While public interests are central to legal arguments and normative orders, what they are and imply is often essentially contested. What a public interest or public good entails, is always claimed, never a given, and sometimes agreed on. For most lawyers, this is no surprise. The law functions through many open norms and concepts, such as the public interest, and, as such, it needs to be contextualised, interpreted and applied.
Crucial legal notion
Thus, it is fair to say that the ‘public interest’ does not exist. The notion may refer to many different public interests of either a social, political, cultural, economic or ecological nature. And yet it is a crucial legal and political notion that is omnipresent at all levels of law and governance - the local, national, regional and international – and in all substantive legal domains. We have chosen the notion of ‘public interest’ for the reason that it is such a crucial legal concept and category commonly used also in public debates. That said, the concept in which we are interested may sometimes be called ‘public interest’, and sometimes ‘public good’, ‘common concern’, or even ‘shared values’, etc.
The concept of public interest or public good, singular and plural, is a concept that refers to the public and the public sphere of a political society. As such, in its more general sense it is traditionally foundational to legal and political systems as a whole. Both law and government are understood and presented to operate in the interests of the public, in the name of the public interest. This more general conception of the public interest – public interest sensu lato – grounds legal and political discourse and the making of law and policy. As such, it is a normative concept with a long history in legal and political philosophy.
This strategic research agenda is, however, not an agenda for research in political philosophy or the history of philosophy. It is not pre-set in a particular tradition, utilitarian, liberal contractarian, Marxist or otherwise, but accepted to be a concept theorised in both political and legal philosophy (ultimately) in pursuit of a fair and just society.
Deserving further scrutiny
With the concept of public interest sensu lato as a general basis for authority and legitimacy of international and European public and private law and government, public interests sensu stricto or, rather, area-specific public interests, unsurprisingly permeate reasoning and judgements. ‘Public interest’ features frequently as a legal concept or category that is weighed and taken into account in a wide variety of cases in order to come to a judgement or policy decision. It means to give to the work of public institutions at all levels of governance the aura of authority and legitimacy. As a normative concept or standard aiming to contribute to a legal framework that best serves society, from the urban to the global, it can be in the foreground or in the background of a particular research project. In all of its abstract and concrete legal uses and manifestations, the ‘public interest’ deserves scrutiny.
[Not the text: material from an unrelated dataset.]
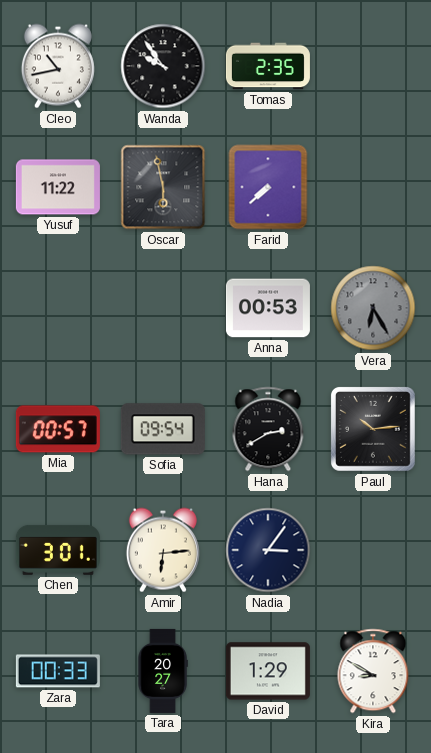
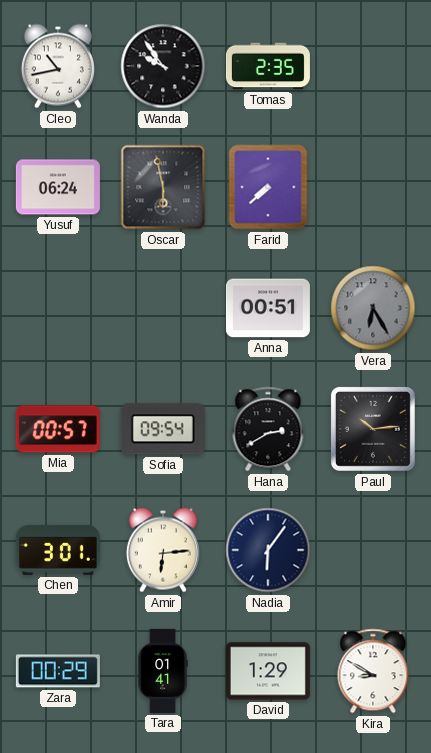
Yusuf: 11:22 -> 06:24
Anna: 00:53 -> 00:51
Nadia: 3:06 -> 6:06
Zara: 00:33 -> 00:29
Tara: 20:27 -> 01:41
Finally, we note that feminist critiques of international law have long problematised a public/private split. In so doing, they have destabilised discursive and doctrinal constructions of the public behind public international law. By paying attention to whom and what is excluded from international law’s public, or publics, feminist critiques expose the exercises of power that sustain regressive global distributions of resources and political capacity. Mindful of this tradition, we aim to be rethinking and reclaiming public interests in the coming five years.
Rethinking public interests
It is, in short, high time to turn to the public interest and to examine how it is understood and how it functions within international and European law and institutions today. While research is ongoing on ‘publicness’, ‘community interests’ or ‘global public goods’ in international law and European public and private law scholarship, the notion of public interest and the work it does in international and European law and governance is less at the forefront of the scholarly debates. Public interests are neither given nor clearly defined. Rather, they are continuously negotiated and redefined in legal and political argumentation/argumentative practices. Public interests are continuously constituted and reconstituted discursively within the public sphere.
Continuously constituted and reconstituted
Numerous questions arise from this understanding, to name but a few:
In the interest of which publics is law and policy made within institutions like the EU, the WTO or the UN? What are the distributive effects of a particular use of a public interest? How do these legal processes and institutional practices create and (re)produce a public interest? In turn, how do international and European law and policy shape the publics and public spheres involved in the (re)constitution of a public interest? Who are these publics engaged in the production of public interest at the global, European, domestic and local level? Which actor is included, which actor is excluded from the processes and institutional practices that constitute a public interest? How are public interests understood in the context of a specific legal regime? Who or what is served by a public interest as shaped by these specific areas of international or European law? Who decides on the prevailing conception or interpretation of a public interest? How can competing or conflicting views on what constitutes public interests be reconciled? How is a public interest understood and (re)constituted in the social practices of international courts and institutions? How are (global) public interests weighed in particular cases or decisions at hand? What regulatory action is needed to safeguard a public interest? With whose interests is the public interest aligning: the powerful or the powerless?